Des recherches récentes sur le pliage de contexte proposent une alternative : les agents gèrent activement leur contexte de travail. Un agent peut se scinder pour traiter une sous-tâche, puis se replier une fois celle-ci achevée, condensant les étapes intermédiaires tout en conservant un résumé concis des résultats obtenus.
Communication entre agents
Avec l'augmentation de la complexité des tâches, les équipes se tournent vers des systèmes multi-agents. Une erreur courante est de supposer que davantage d'agents signifie plus de contexte partagé. En réalité, partager un vaste transcript entre sous-agents peut nuire à la spécialisation. Chaque agent lit alors tout, héritant des erreurs des autres et supportant le même coût contextuel à répétition.
La solution réside dans la gestion de la communication comme un transfert d'état à travers des interfaces bien définies, plutôt que comme une mémoire partagée. Pour des tâches discrètes avec des entrées et sorties claires, les agents devraient échanger des artefacts plutôt que des traces brutes.
Pénalité du cache KV
Lors de la génération de texte par les modèles IA, de nombreux calculs identiques sont souvent répétés. Le cache KV est une technique d'optimisation qui accélère ce processus en mémorisant les informations cruciales des étapes précédentes, évitant ainsi de tout recalculer.
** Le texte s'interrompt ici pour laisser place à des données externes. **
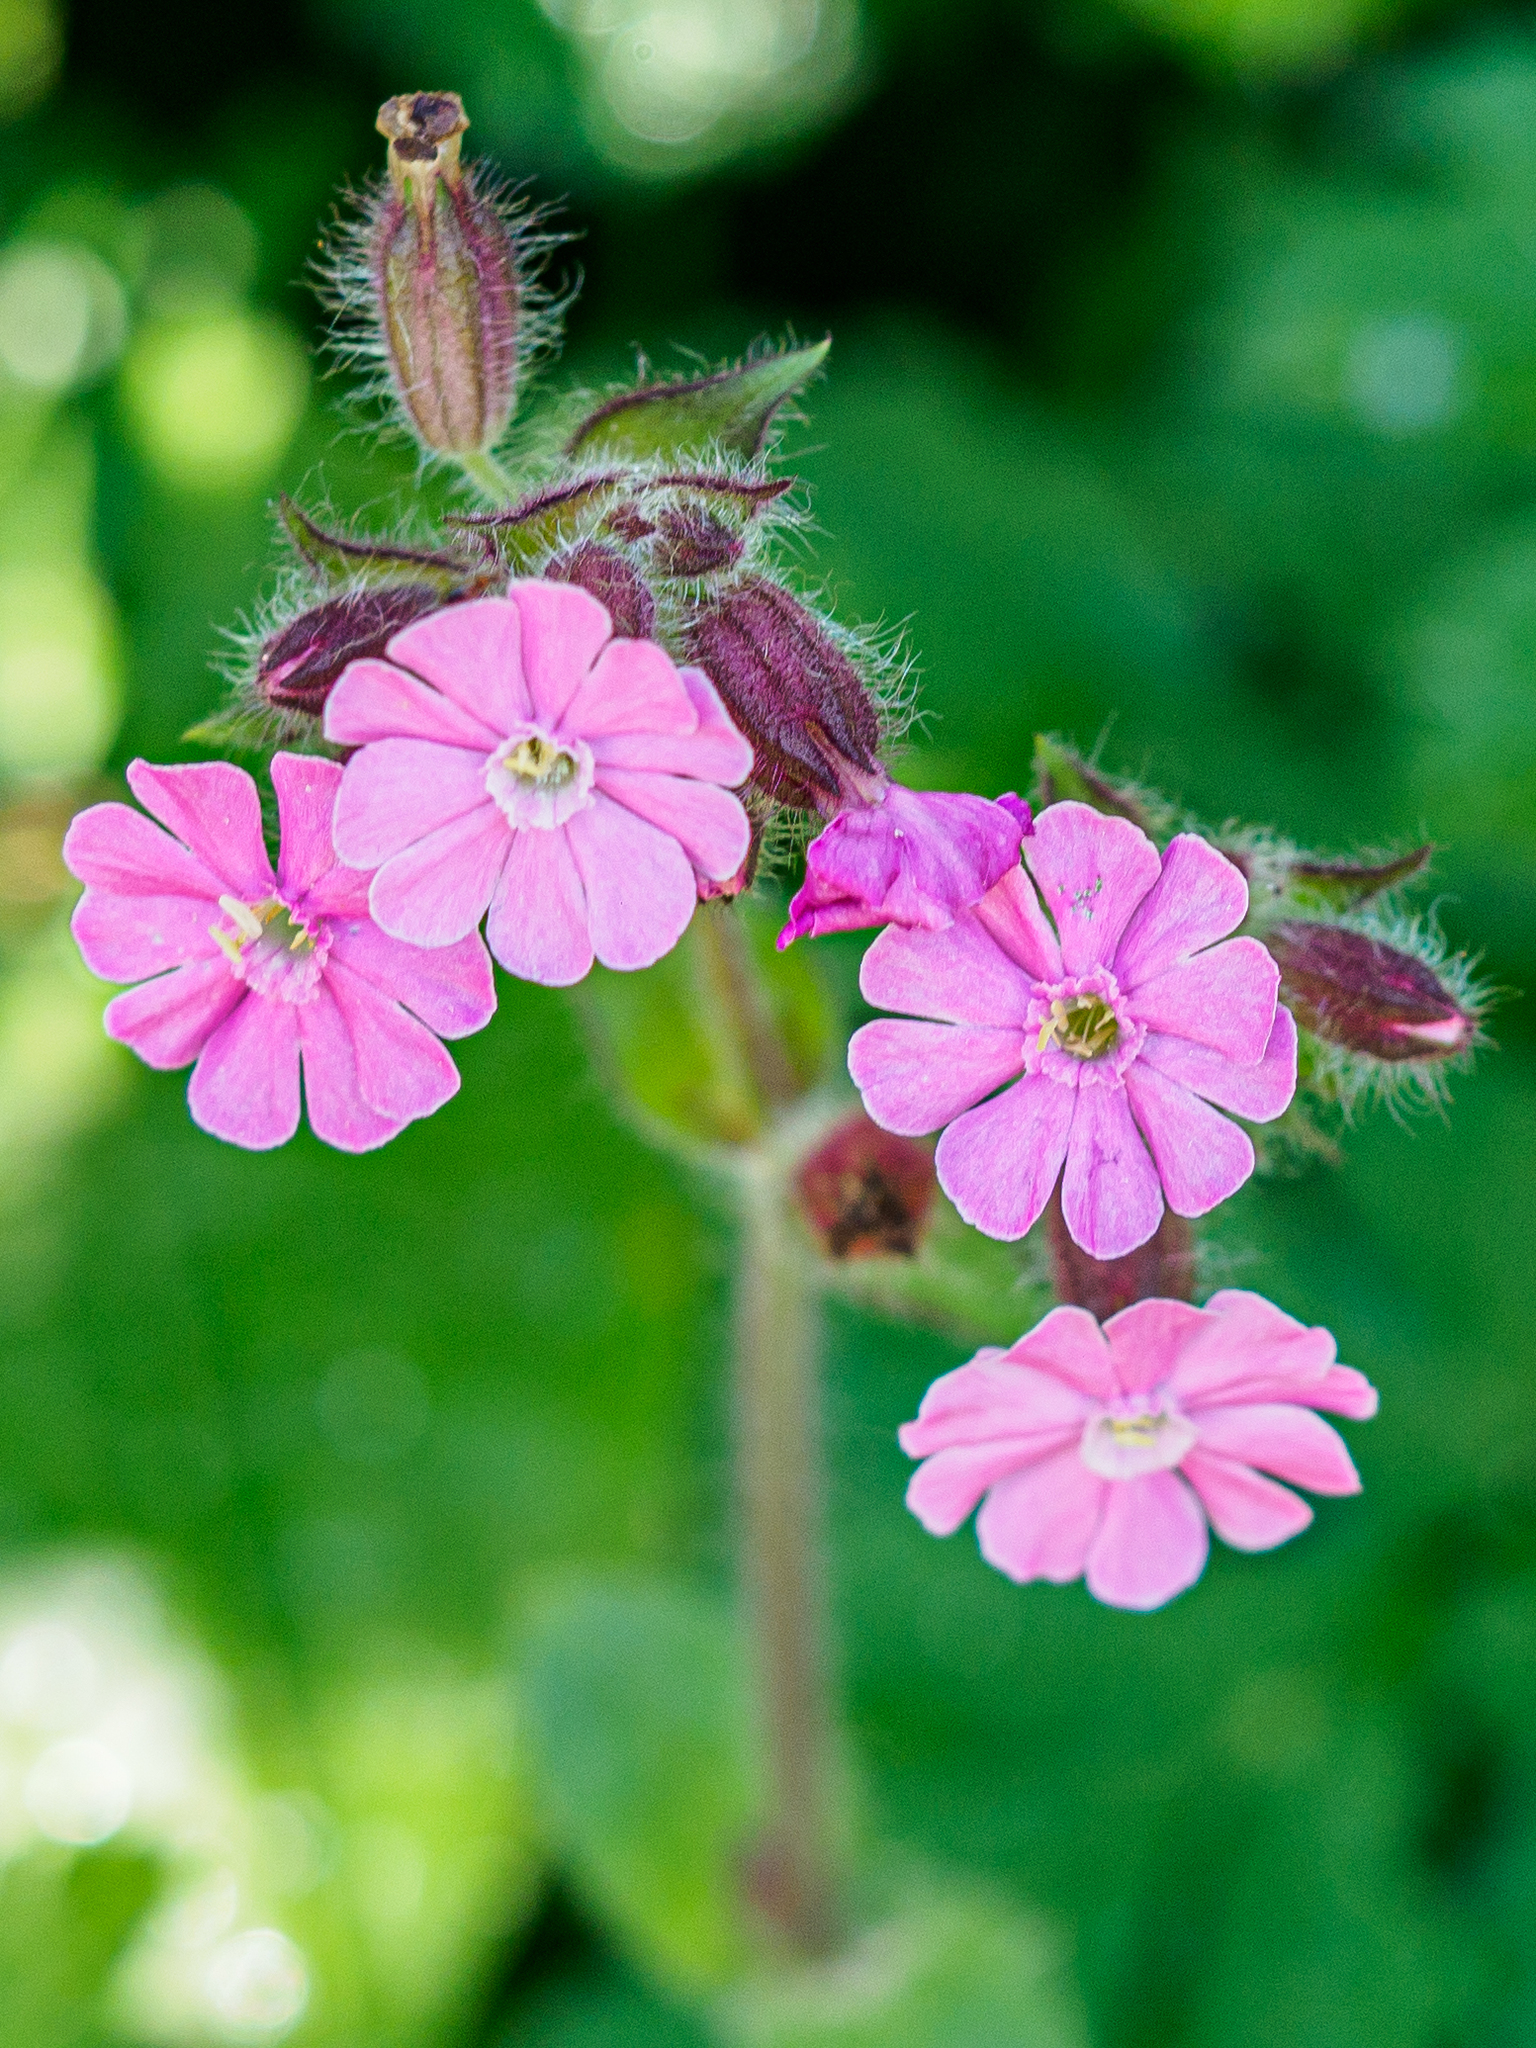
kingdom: Plantae
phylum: Tracheophyta
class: Magnoliopsida
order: Caryophyllales
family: Caryophyllaceae
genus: Silene
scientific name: Silene dioica
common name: Red campion
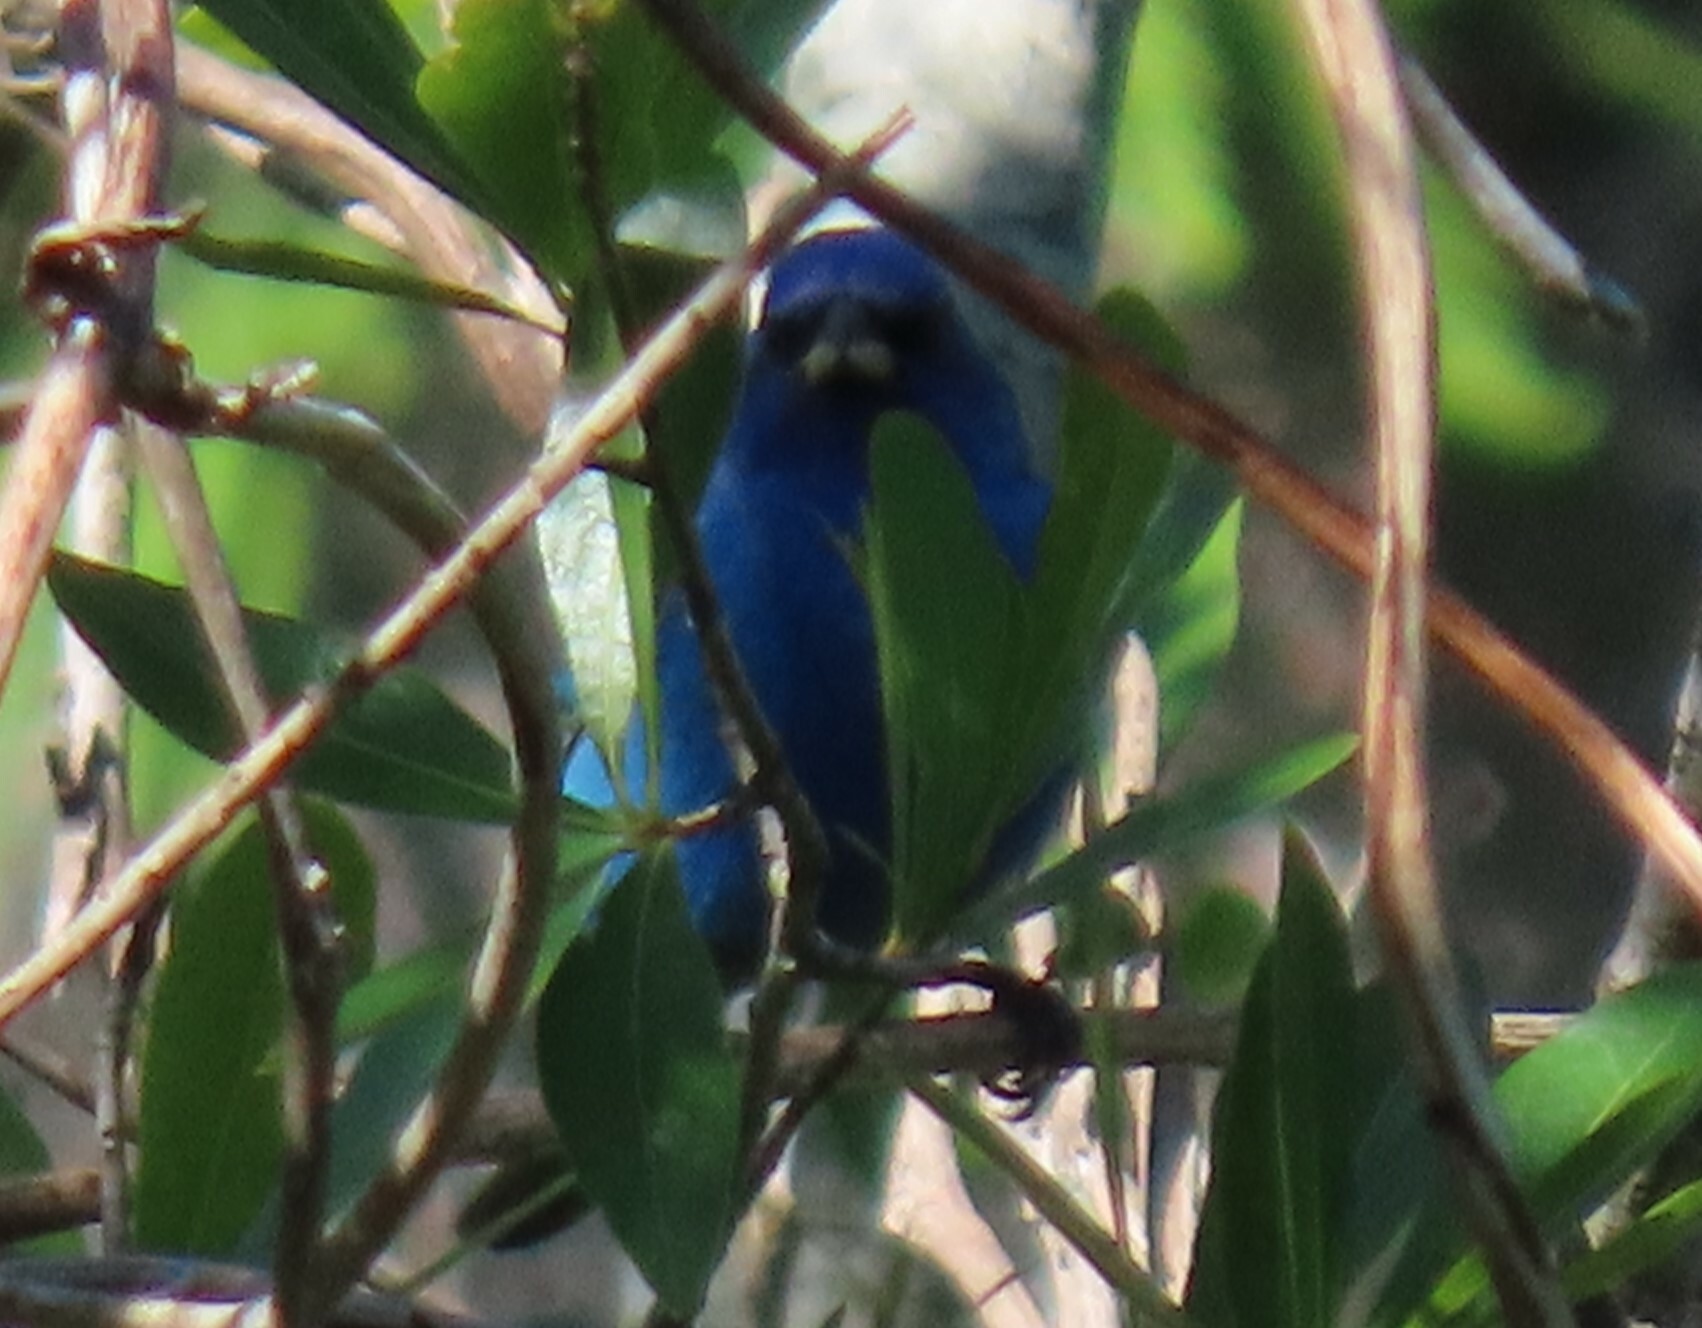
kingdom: Animalia
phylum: Chordata
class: Aves
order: Passeriformes
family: Cardinalidae
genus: Passerina
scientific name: Passerina cyanea
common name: Indigo bunting
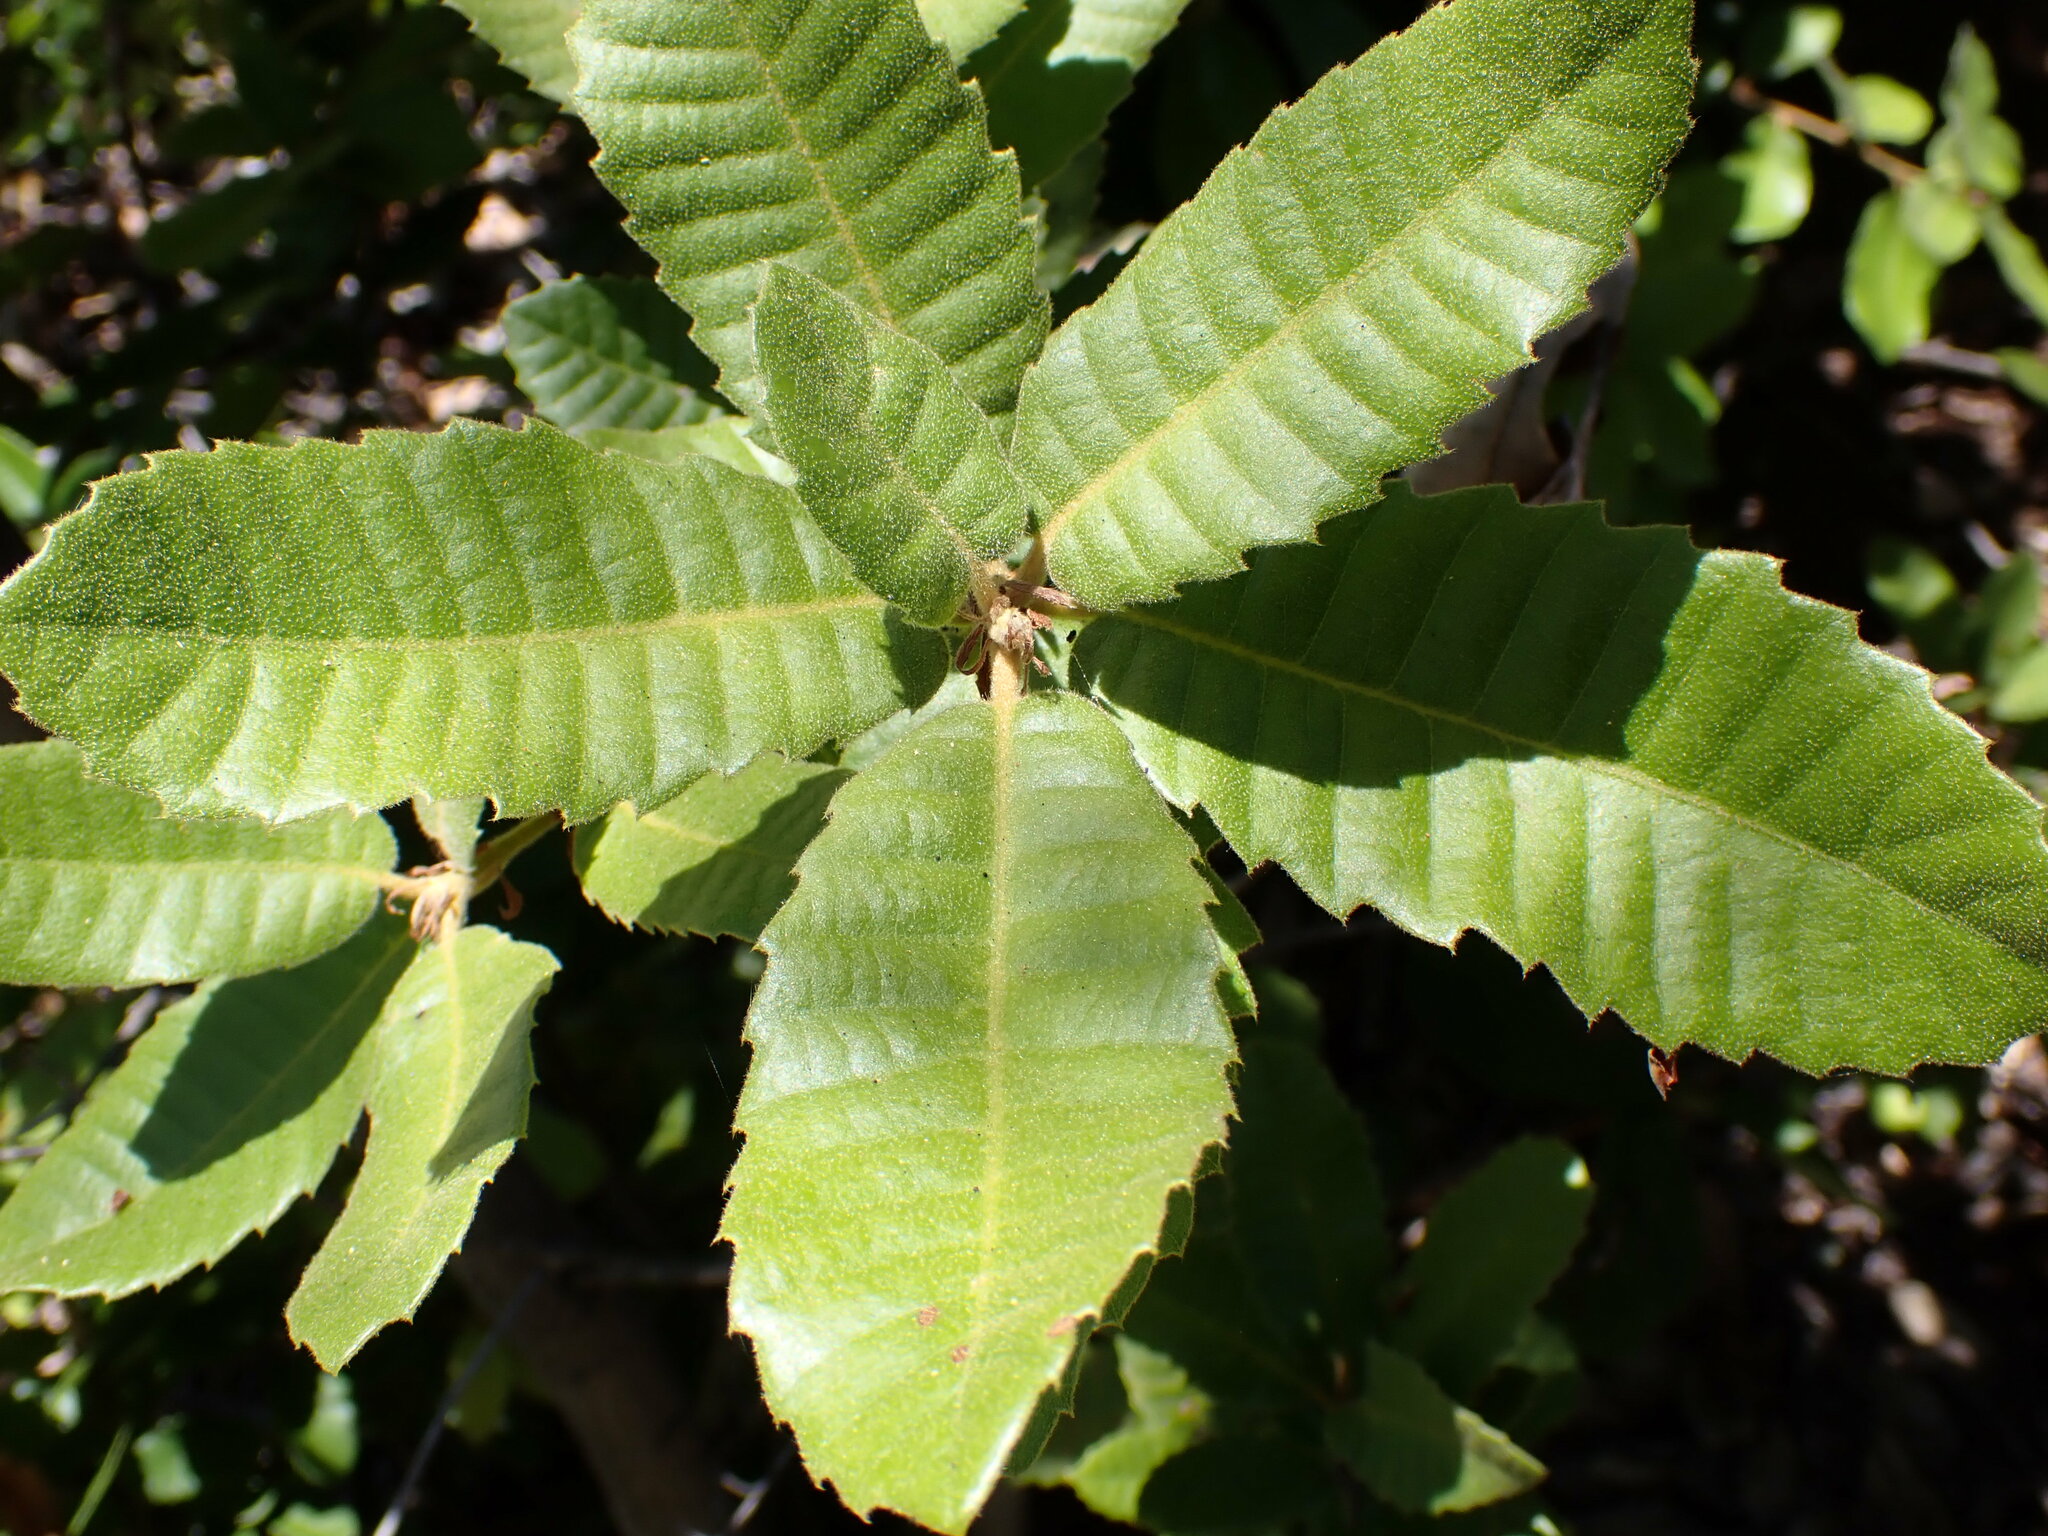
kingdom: Plantae
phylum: Tracheophyta
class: Magnoliopsida
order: Fagales
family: Fagaceae
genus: Notholithocarpus
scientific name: Notholithocarpus densiflorus
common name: Tan bark oak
Cependant, dans les systèmes multi-agents, si chaque agent partage le même contexte, cela surcharge le modèle avec des détails non pertinents, entraînant une pénalité de cache KV considérable. Les agents travaillant sur une même tâche doivent communiquer, mais cela ne devrait pas se faire par le partage de mémoire.
Garder l'ensemble d'outils de l'agent petit et pertinent
Le choix des outils est un problème de contexte déguisé en problème de capacité. À mesure qu'un agent accumule plus d'outils, l'espace d'action devient plus difficile à naviguer. Cela a des conséquences. Les schémas d'outils doivent être beaucoup plus distincts que la plupart des gens ne le réalisent. Les outils doivent être bien compris et avoir un chevauchement minimal dans leurs fonctionnalités.
Une bonne compaction doit donc préserver des faits qui continuent de contraindre les actions futures. Sinon, vous obtenez un résumé concis qui semble bon pour un humain mais est inutile pour un agent.
L'ingénierie du contexte est encore en évolution, et il n'existe pas de méthode unique pour la réaliser. Si elle n'est pas bien gérée, le contexte croît, dérive et finit par s'effondrer sous son propre poids. Si elle est bien gérée, le contexte devient la différence entre un agent qui se contente de répondre et un agent capable de raisonner, de s'adapter et de rester cohérent à travers des tâches longues et complexes.